Most people forget about a couple things when they’re thinking “Hey, I should be a photographer! These people RAKE in the money!”. Those little details are insurance, registering with the state as a REAL business (that costs money, y’all), and paying TAXES. As a small business owner in Oregon, my taxes take nearly half of my income. Yeah, almost HALF of what you pay me goes to taxes and possibly a smidge into a piss-poor retirement fund, if not my business expenses. A shout-out to all those hobbyist photogs charging money without registering with the state – the state and IRS could find out (and have in the past) and you could be in big, big trouble.

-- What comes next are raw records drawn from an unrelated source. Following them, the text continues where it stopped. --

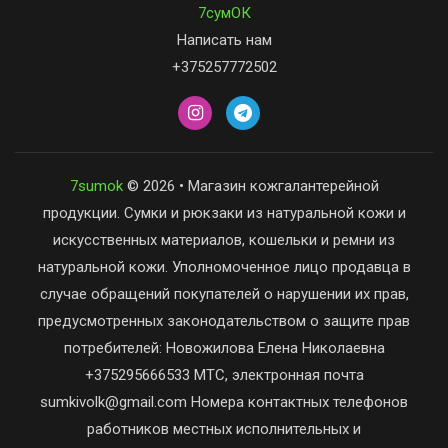
7сумОК
Написать нам
+375257772502
7sumok
© 2026 • Магазин кожгалантерейной
продукции. Сумки и рюкзаки из натуральной кожи и
искусственных материалов, кошельки и ремни из
натуральной кожи. Уполномоченное лицо продавца в
случае обращений покупателей о нарушении их прав,
предусмотренных законодательством о защите прав
потребителей: Новожилова Елена Николаевна
+375295666533 МТС, электронная почта
sumkivolk@gmail.com Номера контактных телефонов
работников местных исполнительных и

Stuff unique to S Photography:

I am excited to provide my brides with little treats here and there, and a wardrobe supply so you can incorporate some new outfit pieces in your photos. I’m constantly looking for new wardrobe additions (and just received some in the mail today!). Some outfits get so dirty I have to have them dry cleaned, which can get spendy.

Location scouting. The amount of time I spend location scouting and helping brides and other clients find their perfect backdrop is insane. It’s something I provide to each of my clients and I’m happy to do it! Some nights you can find me scouring campground reservations, Google Earth, and physically driving around to find new, awesome, and epic places that I think you’d love.

Time Spent:

Just on editing, a wedding can take anywhere from 8-30 hours. It really depends on the wedding, and how long I was there for. That’s not including waiting for the images to import, export, or upload to your online gallery. That’s just culling and editing images.

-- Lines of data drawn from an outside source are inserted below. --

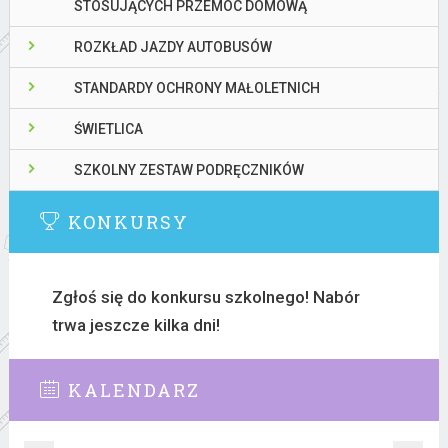
STOSUJĄCYCH PRZEMOC DOMOWĄ
ROZKŁAD JAZDY AUTOBUSÓW
STANDARDY OCHRONY MAŁOLETNICH
ŚWIETLICA
SZKOLNY ZESTAW PODRĘCZNIKÓW
KONKURSY
Zgłoś się do konkursu szkolnego! Nabór
trwa jeszcze kilka dni!
KALENDARZ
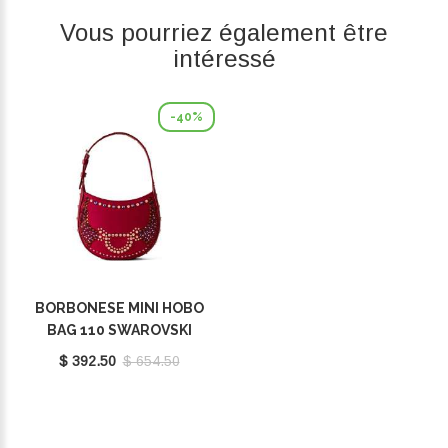
Vous pourriez également être
intéressé
-40%
BORBONESE MINI HOBO
BAG 110 SWAROVSKI
BORGOGNA 923047AT3Z59
$ 392.50
$ 654.50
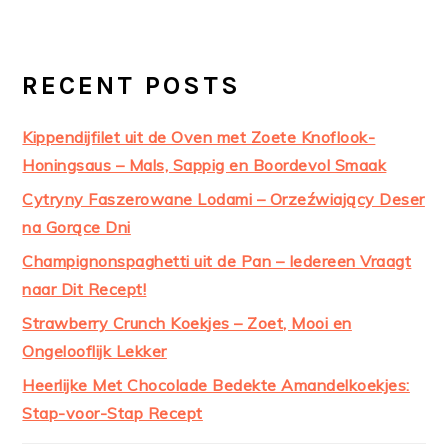
RECENT POSTS
Kippendijfilet uit de Oven met Zoete Knoflook-
Honingsaus – Mals, Sappig en Boordevol Smaak
Cytryny Faszerowane Lodami – Orzeźwiający Deser
na Gorące Dni
Champignonspaghetti uit de Pan – Iedereen Vraagt
naar Dit Recept!
Strawberry Crunch Koekjes – Zoet, Mooi en
Ongelooflijk Lekker
Heerlijke Met Chocolade Bedekte Amandelkoekjes:
Stap-voor-Stap Recept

Time spent with brides on top of that really differs. I love helping out brides & grooms and being their cheerleader. Can’t wait to share the dress you picked out? Text me a photo! Need help deciding whether to do a first look? Girl, I gotchu. Want to meet up because wedding planning is insane just to have drinksies? I’m already there with your favorite drink pre-ordered.


What if a piece of equipment needs repaired that insurance won’t (and usually doesn’t) cover? I just spent $65 to have one sensor in one camera body cleaned. Not fixed. Just cleaned.

Camera takes its final bow two days before a wedding? That’s another $1500.

Travel and lodging (which is normally included in my collections). I’m usually fine with staying at the cheapest non-seedy looking motel in town (usually a Motel 6), but that still varies in price depending on time of year and location.

Furthering education in the form of workshops, mentorships, and courses definitely has a cost. Y’all I’ve probably spent at least $1500 on that in the past year alone.

Bridal shows. The cost of a booth can range, but average is around $600. That’s just for the booth space. Not including the products you have to purchase to display, new business cards, brochures, and other stuff you’d see at a show. It isn’t uncommon to drop $2k on a bridal show.

Things difficult to “price”:

Experience, skill, intuition, dedication, time sacrificed with family and friends because of wedding emergencies (yeah, if you inquire at 2am and I happen to be awake, I’m going to reply).

And honestly, guys, this is just scratching the surface.

For wedding photographers, we have about half a year to make the amount needed to supply our business for the entire calendar year. And there are only so many weekends in that time frame.

Now, if you can’t afford to pay a licensed, insured, registered photographer who has sufficient equipment, that is fine. For real. We all run on a budget and totally get it. We just ask you not to degrade or insult us as “outrageous” or not “reasonable”. We’re simply trying to make a living (wishes aren’t going to fulfill my Goldfish Cracker addiction) doing something that we love and happen to be good at.

Next time you’re posting on social media looking for a photographer and have a budget in mind, say, “In search of photographer with _____ photography style. Budget is _______.” That way you won’t be wasting our time replying thinking we may be in a vague range of what “reasonable” or “affordable” might be, and we don’t waste your time by being one more photographer you have to wade through that doesn’t fit your needs.

Peace and love guys, from one person trying to make a living in this world to the next.